Author: Dane Stickney
10/18/2007 | Omaha World Herald | www.omahaworldherald.com | Live Show Preview
The first time 1% Productions booked Bright Eyes, the up-and-coming Omaha band opened for Built to Spill at the Sokol Underground in 1999.

Omaha's Conor Oberst and the rest of Bright Eyes are on a tour of concert-sized venues around the U.S. On Wednesday, they will take time out for a show at the small Waiting Room bar on Maple Street.
Now Bright Eyes is on a national tour, selling out venues from Los Angeles to New York. But Conor Oberst and the rest of the band haven't forgotten 1% Productions, the little booking business that started a decade ago.

Bright Eyes is performing a sold-out show at 1%'s bar, the Waiting Room Lounge, Wednesday night to celebrate the 10th anniversary of 1% Productions.

"We're honored Conor is playing our little bar," said Marc Leibowitz, who started 1% with Jim Johnson.

When Leibowitz and Johnson started the business, they hoped they'd find enough success to keep going. Leibowitz hoped they'd still be working 10 years later. But he wasn't certain.

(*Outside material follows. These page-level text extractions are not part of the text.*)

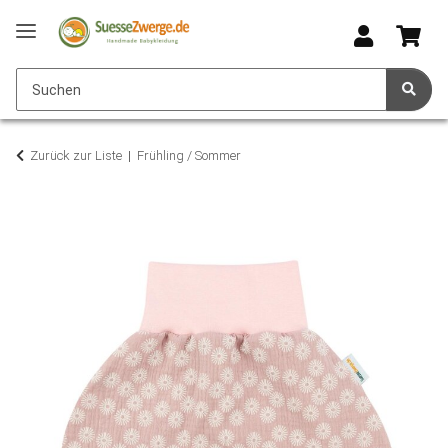
Zurück zur Liste
Frühling / Sommer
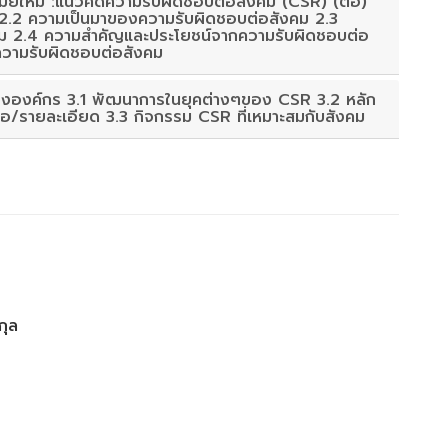
สมัยใหม่ :แนวคิดความรับผิดชอบต่อสังคม (CSR) (ต่อ)
2.2 ความเป็นมาของความรับผิดชอบต่อสังคม 2.3
ังคม 2.4 ความสำคัญและประโยชน์จากความรับผิดชอบต่อ
ความรับผิดชอบต่อสังคม
ององค์กร 3.1 พัฒนาการในยุคต่างๆของ CSR 3.2 หลัก
้อ/รายละเอียด 3.3 กิจกรรม CSR ที่เหมาะสมกับสังคม
กุล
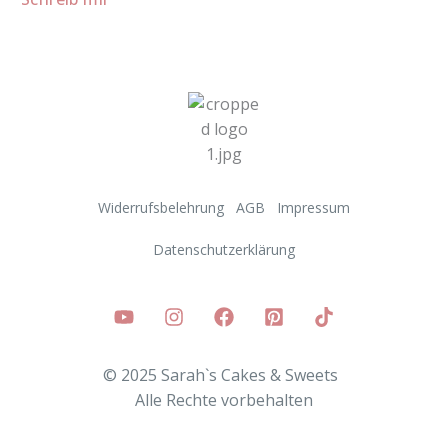
Widerrufsbelehrung
AGB
Impressum
Datenschutzerklärung
© 2025 Sarah`s Cakes & Sweets
Alle
Rechte vorbehalten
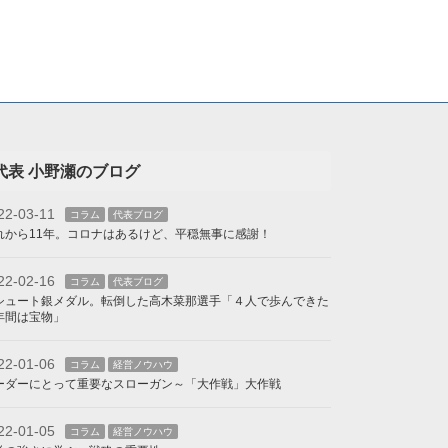
代表 小野瀬のブログ
22-03-11
コラム
代表ブログ
れから11年。コロナはあるけど、平穏無事に感謝！
22-02-16
コラム
代表ブログ
シュート銀メダル。転倒した高木菜那選手「４人で歩んできた
年間は宝物」
22-01-06
コラム
経営ノウハウ
ーダーにとって重要なスローガン～「大作戦」大作戦
22-01-05
コラム
経営ノウハウ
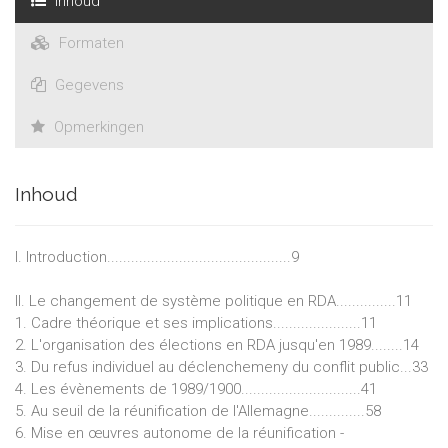
Inhoud
Formaten
Gegevens
Opmerkingen
Inhoud
I. Introduction..............................................9
II. Le changement de système politique en RDA...............11
1. Cadre théorique et ses implications......................11
2. L'organisation des élections en RDA jusqu'en 1989........14
3. Du refus individuel au déclenchemeny du conflit public...33
4. Les évènements de 1989/1900..............................41
5. Au seuil de la réunification de l'Allemagne..............58
6. Mise en œuvres autonome de la réunification -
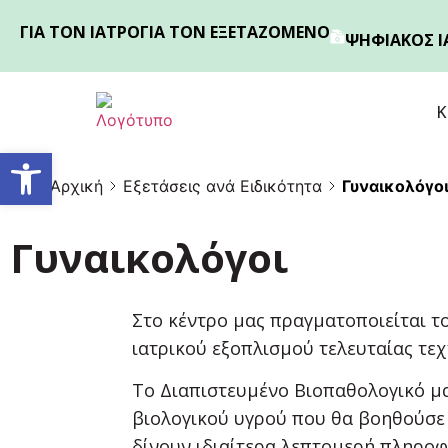
ΓΙΑ ΤΟΝ ΙΑΤΡΟ
ΓΙΑ ΤΟΝ ΕΞΕΤΑΖΟΜΕΝΟ
ΨΗΦΙΑΚΟΣ Ι
Κ
Ανοίξτε τη γραμμή εργαλείων
Αρχική
Εξετάσεις ανά Eιδικότητα
Γυναικολόγο
Γυναικολόγοι
Στο κέντρο μας πραγματοποιείται τ
ιατρικού εξοπλισμού τελευταίας τεχ
Το Διαπιστευμένο Βιοπαθολογικό μα
βιολογικού υγρού που θα βοηθούσε 
δίνουν ιδιαίτερα λεπτομερή πληρο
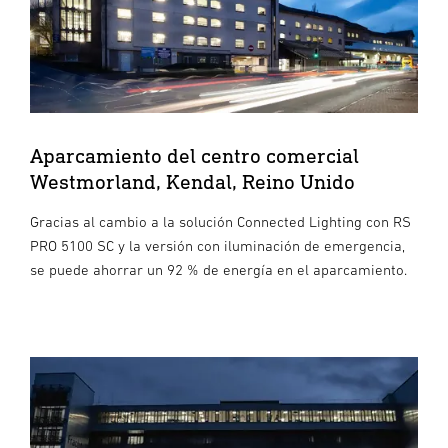
Aparcamiento del centro comercial
Westmorland, Kendal, Reino Unido
Gracias al cambio a la solución Connected Lighting con RS
PRO 5100 SC y la versión con iluminación de emergencia,
se puede ahorrar un 92 % de energía en el aparcamiento.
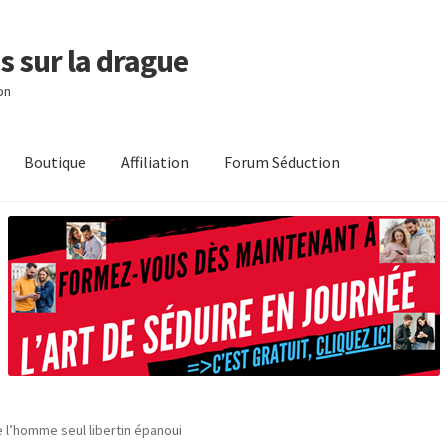
s sur la drague
on
Boutique
Affiliation
Forum Séduction
 l’homme seul libertin épanoui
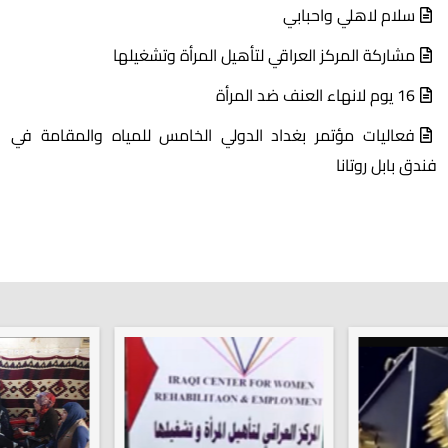
مشاركة المركز العراقي لتأهيل المرأة وتشغيلها
16 يوم لانهاء العنف ضد المرأة
فعاليات مؤتمر بغداد الدولي الخامس للمياه والمقامة في
فندق بابل روتانا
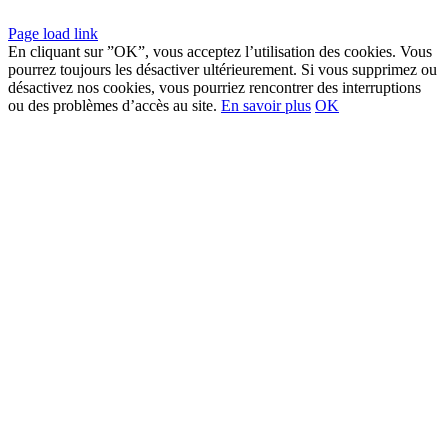
Page load link
En cliquant sur ”OK”, vous acceptez l’utilisation des cookies. Vous
pourrez toujours les désactiver ultérieurement. Si vous supprimez ou
désactivez nos cookies, vous pourriez rencontrer des interruptions
ou des problèmes d’accès au site.
En savoir plus
OK
Go
to
Top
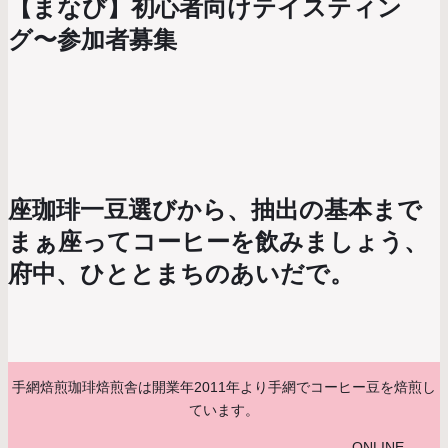
【まなび】初心者向けテイスティン
グ〜参加者募集
座珈琲一豆選びから、抽出の基本まで
まぁ座ってコーヒーを飲みましょう、
府中、ひととまちのあいだで。
手網焙煎珈琲焙煎舎は開業年2011年より手網でコーヒー豆を焙煎し
ています。
ONLINE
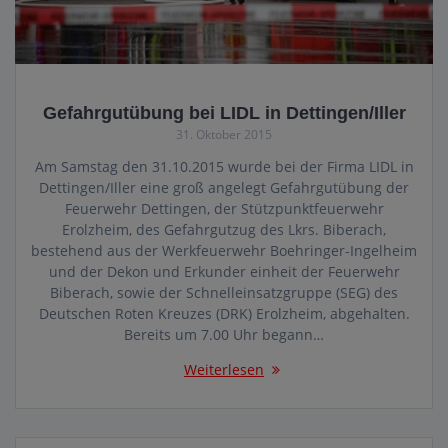
Gefahrgutübung bei LIDL in Dettingen/Iller
31. Oktober 2015
Am Samstag den 31.10.2015 wurde bei der Firma LIDL in
Dettingen/Iller eine groß angelegt Gefahrgutübung der
Feuerwehr Dettingen, der Stützpunktfeuerwehr
Erolzheim, des Gefahrgutzug des Lkrs. Biberach,
bestehend aus der Werkfeuerwehr Boehringer-Ingelheim
und der Dekon und Erkunder einheit der Feuerwehr
Biberach, sowie der Schnelleinsatzgruppe (SEG) des
Deutschen Roten Kreuzes (DRK) Erolzheim, abgehalten.
Bereits um 7.00 Uhr begann…
Weiterlesen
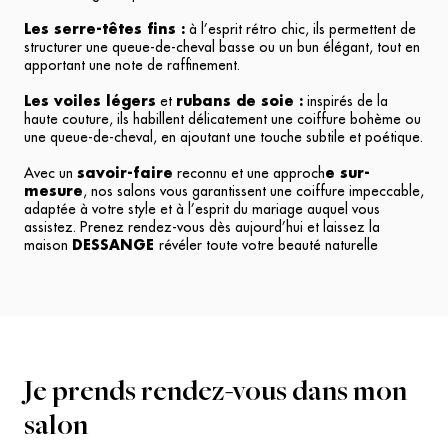
Les serre-têtes fins :
à l’esprit rétro chic, ils permettent de
structurer une queue-de-cheval basse ou un bun élégant, tout en
apportant une note de raffinement.
Les voiles légers
et
rubans de soie :
inspirés de la
haute couture, ils habillent délicatement une coiffure bohème ou
une queue-de-cheval, en ajoutant une touche subtile et poétique.
Avec un
savoir-faire
reconnu et une approch
e sur-
mesure
, nos salons vous garantissent une coiffure impeccable,
adaptée à votre style et à l’esprit du mariage auquel vous
assistez.
Prenez rendez-vous
dès aujourd’hui et laissez la
maison
DESSANGE
révéler toute votre beauté naturelle
Je prends rendez-vous dans mon
salon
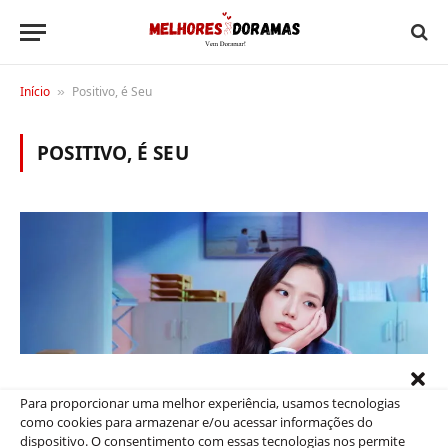
Início
Positivo, é Seu
»
POSITIVO, É SEU
Para proporcionar uma melhor experiência, usamos tecnologias
como cookies para armazenar e/ou acessar informações do
DICAS
dispositivo. O consentimento com essas tecnologias nos permite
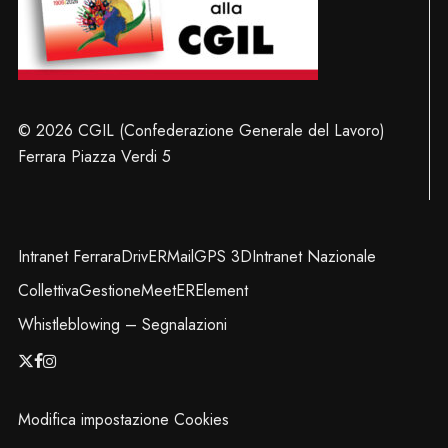
© 2026 CGIL (Confederazione Generale del Lavoro)
Ferrara Piazza Verdi 5
Intranet Ferrara
DrivER
Mail
GPS 3D
Intranet Nazionale
Collettiva
Gestione
MeetER
Element
Whistleblowing – Segnalazioni
x-
facebook
instagram
twitter
Modifica impostazione Cookies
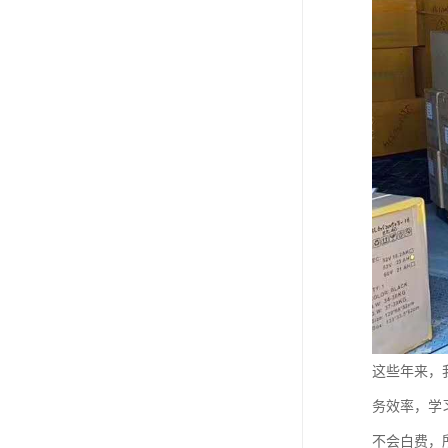
这些年来，
务效率，学
不会白费，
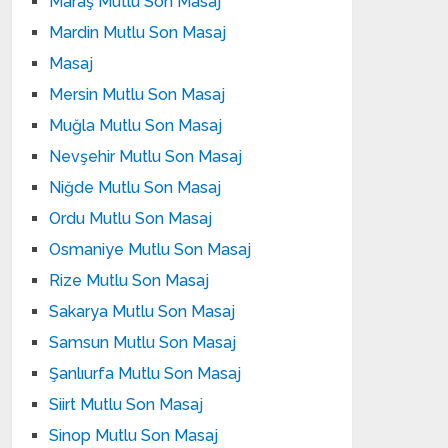
Maraş Mutlu Son Masaj
Mardin Mutlu Son Masaj
Masaj
Mersin Mutlu Son Masaj
Muğla Mutlu Son Masaj
Nevşehir Mutlu Son Masaj
Niğde Mutlu Son Masaj
Ordu Mutlu Son Masaj
Osmaniye Mutlu Son Masaj
Rize Mutlu Son Masaj
Sakarya Mutlu Son Masaj
Samsun Mutlu Son Masaj
Şanlıurfa Mutlu Son Masaj
Siirt Mutlu Son Masaj
Sinop Mutlu Son Masaj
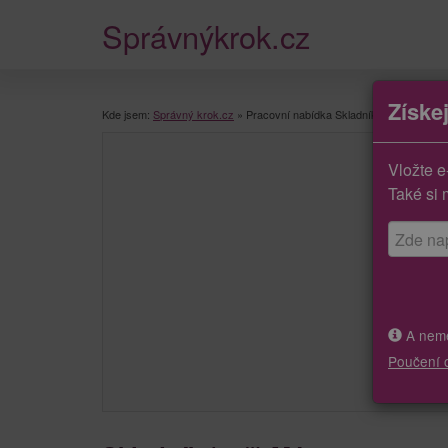
Správnýkrok.cz
Získe
Kde jsem:
Správný krok.cz
»
Pracovní nabídka Skladník (m/ž)
Vložte e
Také si 
A neměj
Poučení 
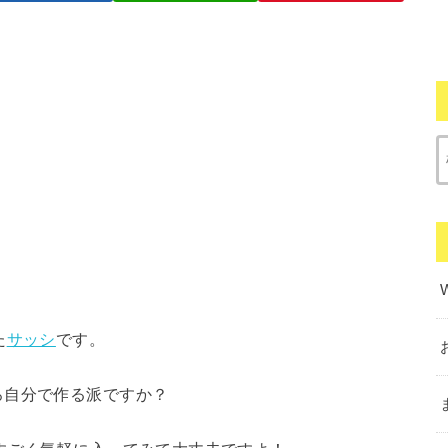
た
サッシ
です。
ろ自分で作る派ですか？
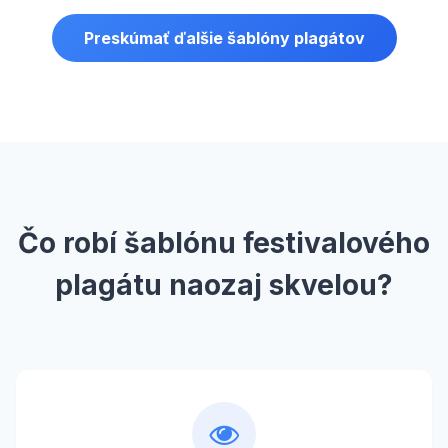
Preskúmať ďalšie šablóny plagátov
Čo robí šablónu festivalového
plagátu naozaj skvelou?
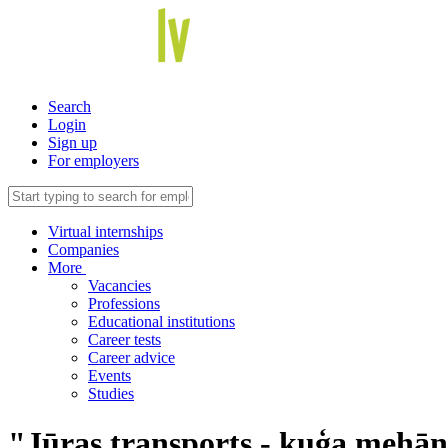
Search
Login
Sign up
For employers
Virtual internships
Companies
More
Vacancies
Professions
Educational institutions
Career tests
Career advice
Events
Studies
"Jūras transports - kuģa mehā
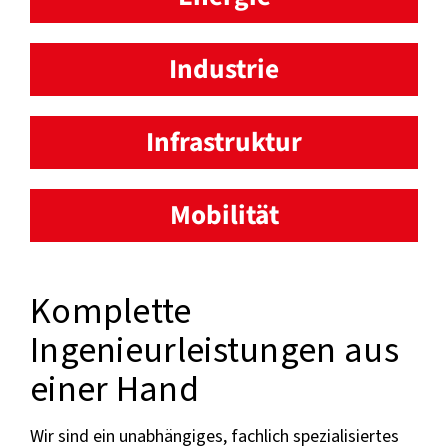
Industrie
Infrastruktur
Mobilität
Komplette
Ingenieurleistungen aus
einer Hand
Wir sind ein unabhängiges, fachlich spezialisiertes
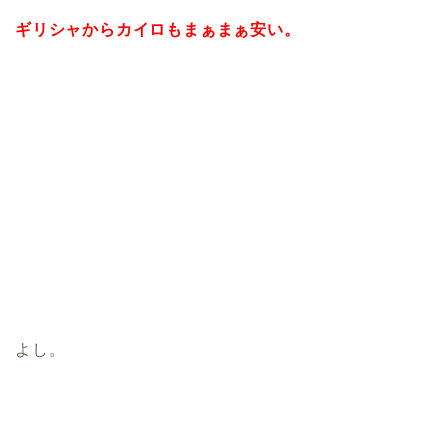
ギリシャからカイロもまぁまぁ安い。
よし。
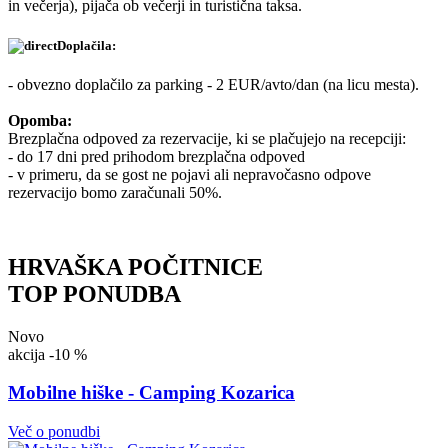
in večerja), pijača ob večerji in turistična taksa.
Doplačila:
- obvezno doplačilo za parking - 2 EUR/avto/dan (na licu mesta).
Opomba:
Brezplačna odpoved za rezervacije, ki se plačujejo na recepciji:
- do 17 dni pred prihodom brezplačna odpoved
- v primeru, da se gost ne pojavi ali nepravočasno odpove
rezervacijo bomo zaračunali 50%.
HRVAŠKA POČITNICE
TOP PONUDBA
Novo
akcija
-10 %
Mobilne hiške - Camping Kozarica
Več o ponudbi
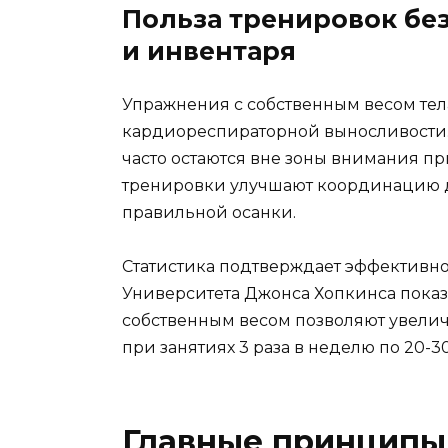
Польза тренировок бе
и инвентаря
Упражнения с собственным весом тела
кардиореспираторной выносливости.
часто остаются вне зоны внимания при
тренировки улучшают координацию 
правильной осанки.
Статистика подтверждает эффективн
Университета Джонса Хопкинса показ
собственным весом позволяют увелич
при занятиях 3 раза в неделю по 20-3
Главные принципы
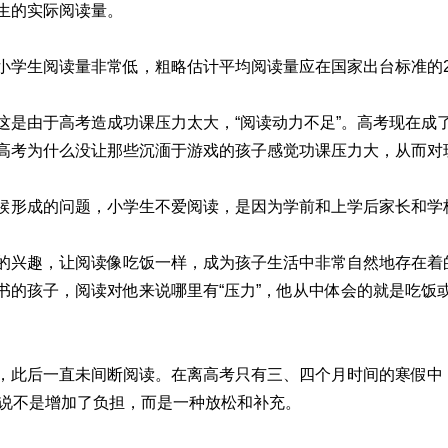
生的实际阅读量。
小学生阅读量非常低，粗略估计平均阅读量应在国家出台标准的2
这是由于高考造成功课压力太大，“阅读动力不足”。高考现在成
高考为什么没让那些沉湎于游戏的孩子感觉功课压力大，从而对玩
候形成的问题，小学生不爱阅读，是因为学前和上学后家长和学
的兴趣，让阅读像吃饭一样，成为孩子生活中非常自然地存在着
书的孩子，阅读对他来说哪里有“压力”，他从中体会的就是吃饭
，此后一直未间断阅读。在离高考只有三、四个月时间的寒假中
来说不是增加了负担，而是一种放松和补充。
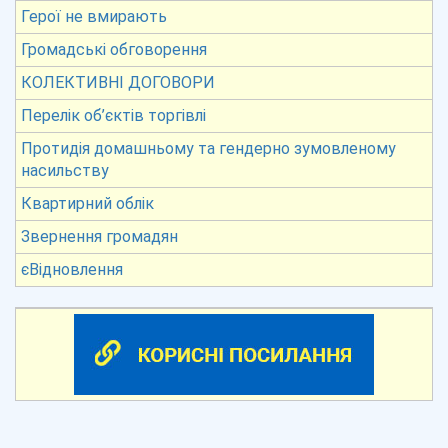
Герої не вмирають
Громадські обговорення
КОЛЕКТИВНІ ДОГОВОРИ
Перелік об’єктів торгівлі
Протидія домашньому та гендерно зумовленому
насильству
Квартирний облік
Звернення громадян
єВідновлення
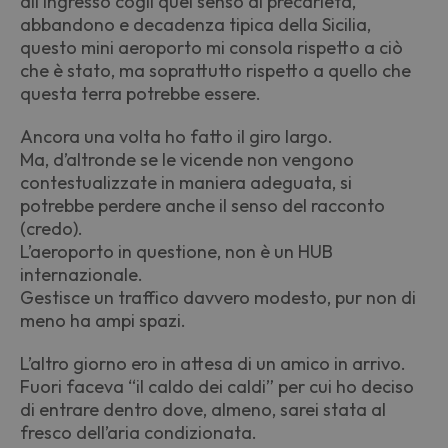
all’ingresso cogli quel senso di precarietà,
abbandono e decadenza tipica della Sicilia,
questo mini aeroporto mi consola rispetto a ciò
che è stato, ma soprattutto rispetto a quello che
questa terra potrebbe essere.
Ancora una volta ho fatto il giro largo.
Ma, d’altronde se le vicende non vengono
contestualizzate in maniera adeguata, si
potrebbe perdere anche il senso del racconto
(credo).
L’aeroporto in questione, non è un HUB
internazionale.
Gestisce un traffico davvero modesto, pur non di
meno ha ampi spazi.
L’altro giorno ero in attesa di un amico in arrivo.
Fuori faceva “il caldo dei caldi” per cui ho deciso
di entrare dentro dove, almeno, sarei stata al
fresco dell’aria condizionata.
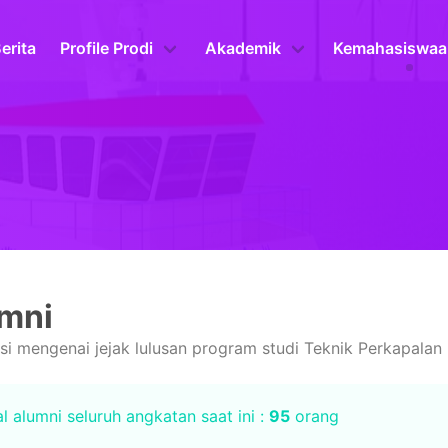
erita
Profile Prodi
Akademik
Kemahasiswaa
mni
si mengenai jejak lulusan program studi Teknik Perkapalan
l alumni seluruh angkatan saat ini :
95
orang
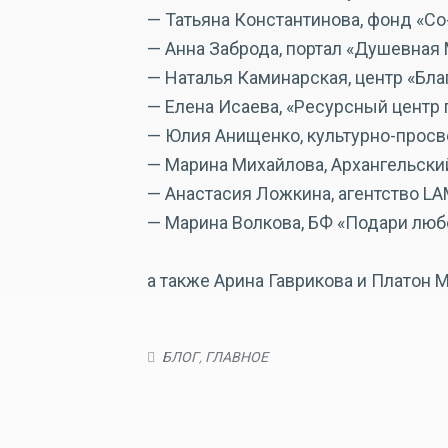
— Татьяна Константинова, фонд «Со
— Анна Заброда, портал «Душевная 
— Наталья Каминарская, центр «Бла
— Елена Исаева, «Ресурсный центр
— Юлия Анищенко, культурно-просв
— Марина Михайлова, Архангельский
— Анастасия Ложкина, агентство LAM
— Марина Волкова, БФ «Подари люб
а также Арина Гаврикова и Платон 
БЛОГ
,
ГЛАВНОЕ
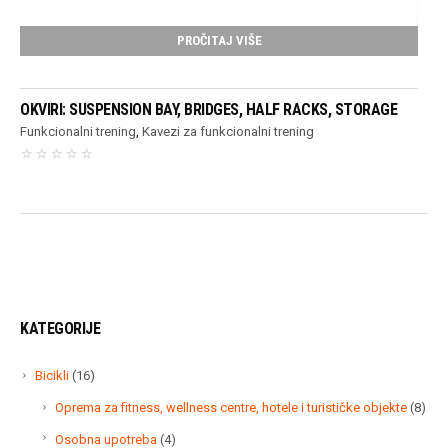
PROČITAJ VIŠE
OKVIRI: SUSPENSION BAY, BRIDGES, HALF RACKS, STORAGE
Funkcionalni trening
,
Kavezi za funkcionalni trening
KATEGORIJE
16
Bicikli
16
proizvoda
8
Oprema za fitness, wellness centre, hotele i turističke objekte
8
proi
4
Osobna upotreba
4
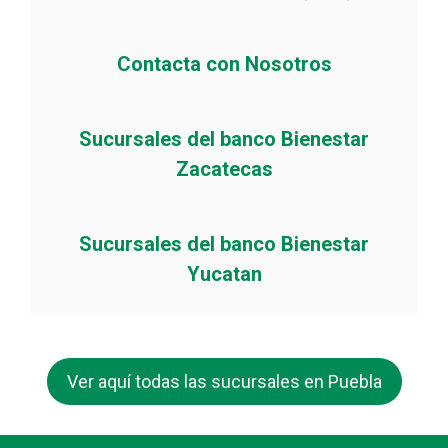
Contacta con Nosotros
Sucursales del banco Bienestar
Zacatecas
Sucursales del banco Bienestar
Yucatan
Ver aquí todas las sucursales en Puebla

Their first show was an Ani DiFranco concert at Sokol Auditorium. The week after they booked her, she appeared on the cover of Spin magazine.

"That was a good stroke of luck," Leibowitz said. "If we had lost a ton of money on the show, we probably wouldn't be celebrating anything now."

The duo booked on average one show a month at the beginning. Now the two 33-year-olds average one show a day. They've had concerts at venues including Sokol Auditorium, Sokol Underground, the Orpheum Theater, the Witherspoon Concert Hall at the Joslyn Art Museum and O'Leaver's Pub.

Leibowitz and Johnson have plenty of fond memories. The band they're most proud to have booked is Ween. The best deal they ever made was with Arcade Fire just as that band was getting huge. They've basically worked with every band they've ever wanted to.

They're increasingly busy scheduling events at their bar. They always intended to have their own spot, but it took longer than they anticipated. They opened the Waiting Room on Maple Street in March.

Leibowitz is pleased his business has helped Omaha emerge as an indie rock hub.

"A lot of that has to do with the Saddle Creek bands' success," he said. "But I feel like we've helped it along, and I think we'd still be here in some way if they weren't."

Of course, having someone with Oberst's pedigree in your corner is never a bad thing.

"The show sold out in, like, two minutes," Leibowitz said. "You've got to love working with Conor."